Man taken off death row, retried found not guilty
WINDSOR, N.C. -- A prisoner taken off death row after a judge ruled prosecutors withheld key evidence in his murder trial was found not guilty Wednesday in a second trial. Alan Gell, 28, has spent a decade behind bars in the 1995 murder of retired truck driver Allen Ray Jenkins, who was shot twice during a robbery. After the verdict, Gell hugged his attorneys and his mother wept in the courtroom. He was immediately allowed to go free. When asked what he was going to do, he responded: "Go home, where I should have been years ago." The case has led to calls for North Carolina to impose a moratorium on executions, and the verdict likely will fuel the debate.

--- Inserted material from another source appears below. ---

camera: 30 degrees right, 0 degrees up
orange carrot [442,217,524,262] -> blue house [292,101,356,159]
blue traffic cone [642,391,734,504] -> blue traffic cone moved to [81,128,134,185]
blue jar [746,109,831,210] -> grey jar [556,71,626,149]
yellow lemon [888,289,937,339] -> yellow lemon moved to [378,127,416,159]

Utah Capitol reopened after threat, evacuation
SALT LAKE CITY -- The Utah Capitol was evacuated for about three hours Wednesday morning and armed police searched the building because a "credible" bomb threat was made, the Utah Highway Patrol said. The building was reopened after a room-by-room search using four bomb-sniffing dogs turned up nothing suspicious, authorities said. The telephone bomb threat was received at about 7:30 a.m., said patrol Sgt. Wade Breur. Officials decided it was "credible" after reviewing a recording of the call, spokeswoman Kat Dayton said. The caller, "a very agitated male," warned that there would be "a lot of damage done and lives lost," Breur said. The man had no specific grievance, he added.
Panel questions how USDA handled mad cow
WASHINGTON -- A House committee is challenging the Agriculture Department's view that the nation's first cow sick with deadly mad cow disease was lame. Contrary to the department, three eyewitnesses at the Washington state plant where the Holstein was slaughtered on Dec. 9 say the cow appeared healthy, lawmakers on the House Government Reform Committee said in a letter Tuesday to Agriculture Secretary Ann Veneman. The issue is significant because Agriculture Department officials that monitor meat plants target "downer" cattle -- animals that are sick, injured or that exhibit symptoms of disease -- for testing of mad cow, a brain-wasting illness. Critics have argued that the agency needs to also test healthy animals as a safeguard against the illness, which can incubate for four or five years.